Figure 5

Overview of the model. The hyperosmotic stress signal is represented as the change in the difference between intracellular and extracellular osmotic pressures (i.e.S(t) = (Π _i ⁰ − Π _e ⁰) − [Π _i (t) − Π _e (t)]; Π _i ⁰: initial intracellular osmolarity, Π _e ⁰: initial extracellular osmolarity, Π _i (t): current intracellular osmolarity, Π _e (t) current extracellular osmolarity). Thus, the initial signal is equivalent to the increase in osmolarity caused by the extracellular NaCl.

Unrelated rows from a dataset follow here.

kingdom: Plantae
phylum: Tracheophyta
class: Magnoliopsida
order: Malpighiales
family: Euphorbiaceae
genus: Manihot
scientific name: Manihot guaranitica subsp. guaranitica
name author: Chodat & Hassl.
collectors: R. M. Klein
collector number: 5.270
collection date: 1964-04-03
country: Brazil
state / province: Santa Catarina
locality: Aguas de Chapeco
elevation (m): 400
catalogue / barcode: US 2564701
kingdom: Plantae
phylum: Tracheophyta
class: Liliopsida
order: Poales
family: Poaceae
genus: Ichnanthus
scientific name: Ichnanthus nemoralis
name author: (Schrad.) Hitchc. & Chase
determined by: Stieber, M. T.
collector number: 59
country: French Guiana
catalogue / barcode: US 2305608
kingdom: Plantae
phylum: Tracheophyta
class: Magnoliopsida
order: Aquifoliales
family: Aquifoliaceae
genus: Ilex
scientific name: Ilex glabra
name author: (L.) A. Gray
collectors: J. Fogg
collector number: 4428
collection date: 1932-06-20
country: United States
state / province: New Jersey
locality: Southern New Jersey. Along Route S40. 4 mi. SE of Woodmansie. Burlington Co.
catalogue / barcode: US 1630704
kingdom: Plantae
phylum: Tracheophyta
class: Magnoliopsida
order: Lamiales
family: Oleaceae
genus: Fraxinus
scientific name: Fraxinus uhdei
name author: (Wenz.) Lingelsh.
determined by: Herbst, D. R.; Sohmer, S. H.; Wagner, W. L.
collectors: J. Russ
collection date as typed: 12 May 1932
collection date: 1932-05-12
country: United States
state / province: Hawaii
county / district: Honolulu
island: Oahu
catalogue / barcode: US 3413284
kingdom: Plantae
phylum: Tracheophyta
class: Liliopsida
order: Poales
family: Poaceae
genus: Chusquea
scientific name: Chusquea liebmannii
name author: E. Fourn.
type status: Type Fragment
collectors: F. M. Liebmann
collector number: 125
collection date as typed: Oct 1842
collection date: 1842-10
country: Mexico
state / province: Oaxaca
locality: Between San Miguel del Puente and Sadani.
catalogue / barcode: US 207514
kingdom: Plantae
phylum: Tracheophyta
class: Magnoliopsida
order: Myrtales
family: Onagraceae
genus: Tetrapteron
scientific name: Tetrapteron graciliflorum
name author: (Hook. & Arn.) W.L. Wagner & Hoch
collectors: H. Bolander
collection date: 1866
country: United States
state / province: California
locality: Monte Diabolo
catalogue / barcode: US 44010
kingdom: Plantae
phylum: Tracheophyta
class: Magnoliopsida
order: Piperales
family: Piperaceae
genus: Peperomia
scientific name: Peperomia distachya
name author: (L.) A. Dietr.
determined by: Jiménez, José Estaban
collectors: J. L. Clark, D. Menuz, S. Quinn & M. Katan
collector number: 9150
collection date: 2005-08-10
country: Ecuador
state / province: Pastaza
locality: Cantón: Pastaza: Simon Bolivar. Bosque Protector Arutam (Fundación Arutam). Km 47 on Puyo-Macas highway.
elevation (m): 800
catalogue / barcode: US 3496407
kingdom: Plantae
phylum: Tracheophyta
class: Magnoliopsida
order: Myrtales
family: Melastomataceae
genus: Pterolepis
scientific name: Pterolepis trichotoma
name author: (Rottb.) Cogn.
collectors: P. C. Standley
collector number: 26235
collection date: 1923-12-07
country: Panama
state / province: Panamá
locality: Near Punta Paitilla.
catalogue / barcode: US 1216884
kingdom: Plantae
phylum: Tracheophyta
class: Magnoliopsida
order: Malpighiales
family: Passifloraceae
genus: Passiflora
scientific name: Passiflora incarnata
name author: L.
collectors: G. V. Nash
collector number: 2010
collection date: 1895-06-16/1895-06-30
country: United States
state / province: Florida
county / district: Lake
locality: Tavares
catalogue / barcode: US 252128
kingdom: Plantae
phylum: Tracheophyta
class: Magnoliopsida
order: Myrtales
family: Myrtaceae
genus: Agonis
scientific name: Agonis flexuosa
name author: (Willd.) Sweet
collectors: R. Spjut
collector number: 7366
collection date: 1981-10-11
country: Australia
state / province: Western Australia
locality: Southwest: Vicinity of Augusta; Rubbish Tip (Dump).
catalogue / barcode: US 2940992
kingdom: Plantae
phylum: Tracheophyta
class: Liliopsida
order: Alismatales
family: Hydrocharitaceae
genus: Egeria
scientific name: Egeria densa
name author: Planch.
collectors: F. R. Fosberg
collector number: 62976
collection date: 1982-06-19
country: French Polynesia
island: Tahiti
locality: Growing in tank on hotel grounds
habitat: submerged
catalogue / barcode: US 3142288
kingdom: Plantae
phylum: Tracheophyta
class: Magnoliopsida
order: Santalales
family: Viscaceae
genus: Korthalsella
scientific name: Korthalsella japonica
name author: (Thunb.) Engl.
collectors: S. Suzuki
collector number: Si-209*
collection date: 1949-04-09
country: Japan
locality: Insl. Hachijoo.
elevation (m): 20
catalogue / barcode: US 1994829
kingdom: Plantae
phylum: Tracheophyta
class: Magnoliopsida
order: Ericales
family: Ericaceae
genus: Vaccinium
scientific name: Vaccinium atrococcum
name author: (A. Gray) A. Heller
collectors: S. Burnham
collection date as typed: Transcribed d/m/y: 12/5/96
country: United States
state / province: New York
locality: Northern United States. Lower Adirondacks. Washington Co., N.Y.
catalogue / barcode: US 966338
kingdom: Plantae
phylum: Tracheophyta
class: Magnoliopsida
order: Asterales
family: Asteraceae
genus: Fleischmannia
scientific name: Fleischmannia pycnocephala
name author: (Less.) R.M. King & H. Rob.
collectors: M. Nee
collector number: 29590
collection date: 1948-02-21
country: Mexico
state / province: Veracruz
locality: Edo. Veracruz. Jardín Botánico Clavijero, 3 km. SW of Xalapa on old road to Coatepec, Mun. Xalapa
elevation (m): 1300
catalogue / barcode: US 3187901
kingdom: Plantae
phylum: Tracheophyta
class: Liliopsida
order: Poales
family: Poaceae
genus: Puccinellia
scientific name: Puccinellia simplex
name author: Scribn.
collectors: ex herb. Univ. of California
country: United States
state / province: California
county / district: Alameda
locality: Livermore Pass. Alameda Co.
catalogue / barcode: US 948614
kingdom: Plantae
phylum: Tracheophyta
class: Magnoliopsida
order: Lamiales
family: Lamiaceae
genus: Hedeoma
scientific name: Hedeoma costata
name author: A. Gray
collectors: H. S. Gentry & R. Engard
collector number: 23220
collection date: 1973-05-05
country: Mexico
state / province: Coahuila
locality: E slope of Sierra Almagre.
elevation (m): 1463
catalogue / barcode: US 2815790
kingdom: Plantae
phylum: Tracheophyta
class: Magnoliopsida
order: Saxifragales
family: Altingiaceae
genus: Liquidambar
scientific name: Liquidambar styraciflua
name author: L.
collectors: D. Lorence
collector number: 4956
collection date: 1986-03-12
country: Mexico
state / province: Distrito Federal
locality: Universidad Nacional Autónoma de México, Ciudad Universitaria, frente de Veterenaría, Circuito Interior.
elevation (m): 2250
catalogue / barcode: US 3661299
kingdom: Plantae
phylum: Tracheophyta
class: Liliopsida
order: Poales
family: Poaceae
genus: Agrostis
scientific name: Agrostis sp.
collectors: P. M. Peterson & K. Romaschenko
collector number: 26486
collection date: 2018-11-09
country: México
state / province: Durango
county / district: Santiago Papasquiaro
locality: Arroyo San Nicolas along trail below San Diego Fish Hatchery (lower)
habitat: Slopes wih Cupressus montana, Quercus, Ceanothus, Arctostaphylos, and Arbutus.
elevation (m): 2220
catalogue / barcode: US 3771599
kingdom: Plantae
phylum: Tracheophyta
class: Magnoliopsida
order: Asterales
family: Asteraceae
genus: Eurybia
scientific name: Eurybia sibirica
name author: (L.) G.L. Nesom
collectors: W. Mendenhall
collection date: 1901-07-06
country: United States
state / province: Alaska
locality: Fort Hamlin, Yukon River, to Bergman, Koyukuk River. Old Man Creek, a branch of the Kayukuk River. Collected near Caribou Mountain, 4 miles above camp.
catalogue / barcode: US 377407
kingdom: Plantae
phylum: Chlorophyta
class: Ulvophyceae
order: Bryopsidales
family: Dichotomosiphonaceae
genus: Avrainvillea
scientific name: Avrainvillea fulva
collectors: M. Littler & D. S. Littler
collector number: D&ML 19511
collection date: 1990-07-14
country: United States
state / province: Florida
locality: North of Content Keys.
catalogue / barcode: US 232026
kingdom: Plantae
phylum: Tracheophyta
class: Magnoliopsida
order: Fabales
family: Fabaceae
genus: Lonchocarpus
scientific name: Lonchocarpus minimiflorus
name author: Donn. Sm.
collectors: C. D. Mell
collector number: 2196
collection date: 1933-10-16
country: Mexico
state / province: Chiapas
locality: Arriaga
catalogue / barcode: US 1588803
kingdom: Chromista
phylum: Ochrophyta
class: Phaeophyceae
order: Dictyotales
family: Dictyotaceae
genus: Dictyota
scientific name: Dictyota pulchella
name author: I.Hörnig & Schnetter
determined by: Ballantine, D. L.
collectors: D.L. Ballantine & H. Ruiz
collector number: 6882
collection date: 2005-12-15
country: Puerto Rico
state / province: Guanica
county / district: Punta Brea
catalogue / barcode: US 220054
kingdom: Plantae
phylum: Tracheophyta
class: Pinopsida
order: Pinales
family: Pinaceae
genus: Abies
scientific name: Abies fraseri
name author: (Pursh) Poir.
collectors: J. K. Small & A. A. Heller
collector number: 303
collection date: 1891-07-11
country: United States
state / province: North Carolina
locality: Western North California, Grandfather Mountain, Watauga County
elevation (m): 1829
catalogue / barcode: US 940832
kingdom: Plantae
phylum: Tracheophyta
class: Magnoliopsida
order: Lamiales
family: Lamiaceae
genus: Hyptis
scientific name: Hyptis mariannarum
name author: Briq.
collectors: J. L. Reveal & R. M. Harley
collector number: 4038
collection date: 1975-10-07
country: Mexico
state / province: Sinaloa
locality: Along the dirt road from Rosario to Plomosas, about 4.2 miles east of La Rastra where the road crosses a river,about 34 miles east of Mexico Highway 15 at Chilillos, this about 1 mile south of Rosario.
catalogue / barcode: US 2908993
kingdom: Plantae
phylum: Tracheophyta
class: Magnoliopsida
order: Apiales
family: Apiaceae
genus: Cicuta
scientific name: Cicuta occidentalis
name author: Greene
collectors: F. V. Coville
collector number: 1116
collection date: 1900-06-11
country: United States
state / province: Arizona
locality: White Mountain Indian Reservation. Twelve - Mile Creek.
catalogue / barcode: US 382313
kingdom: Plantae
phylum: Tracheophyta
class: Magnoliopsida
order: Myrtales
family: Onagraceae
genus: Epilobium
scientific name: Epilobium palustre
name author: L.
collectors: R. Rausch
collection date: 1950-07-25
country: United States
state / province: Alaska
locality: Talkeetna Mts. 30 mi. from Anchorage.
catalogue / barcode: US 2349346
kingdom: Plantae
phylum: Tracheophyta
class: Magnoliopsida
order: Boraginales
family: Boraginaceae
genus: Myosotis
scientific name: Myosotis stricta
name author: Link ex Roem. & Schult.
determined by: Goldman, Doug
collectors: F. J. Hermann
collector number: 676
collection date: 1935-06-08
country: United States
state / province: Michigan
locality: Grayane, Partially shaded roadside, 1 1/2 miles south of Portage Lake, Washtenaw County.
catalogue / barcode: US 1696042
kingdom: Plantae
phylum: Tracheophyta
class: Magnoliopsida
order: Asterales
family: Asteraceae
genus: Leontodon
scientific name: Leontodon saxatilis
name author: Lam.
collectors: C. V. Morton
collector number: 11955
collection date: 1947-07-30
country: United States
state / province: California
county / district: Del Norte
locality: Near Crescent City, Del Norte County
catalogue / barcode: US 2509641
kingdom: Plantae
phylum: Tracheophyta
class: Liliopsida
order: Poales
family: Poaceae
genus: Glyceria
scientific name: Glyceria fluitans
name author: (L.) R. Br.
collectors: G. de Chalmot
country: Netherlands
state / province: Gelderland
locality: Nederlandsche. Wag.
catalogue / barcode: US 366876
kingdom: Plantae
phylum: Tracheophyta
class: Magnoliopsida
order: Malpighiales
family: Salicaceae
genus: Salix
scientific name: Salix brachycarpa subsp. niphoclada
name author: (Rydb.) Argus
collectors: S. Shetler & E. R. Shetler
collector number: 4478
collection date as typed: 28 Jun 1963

Upon an increase in extracellular osmolarity, the signal becomes positive and activates an intermediate kinase (v₁) and then Hog1 (v₃), both of which are balanced by dephosphorylation activities (v₂, and v₄ respectively, associated kinetic parameters are constant). Once activated, Hog1 induces the activity of glycerol production machinery (GPM) (v₅) which produces glycerol. Intracellular glycerol passively diffuses out of the cell through an aquaglyceroporin (AGP), driven by the concentration gradient across cell membrane (v₆). Hyperosmotic shock triggers rapid closure of the aquaglyceroporin to retain glycerol, while a hypoosmotic condition causes the aquaglyceroporin to open to a higher degree than that of the steady-state (v₆) and triggers a rapid decrease in the glycerol biosynthesis rate (v₇). In both C. albicans and S. cerevisiae, increased intracellular glycerol concentration elevates the intracellular osmotic pressure and eventually attenuates the signal, indicating adaptation to the new condition.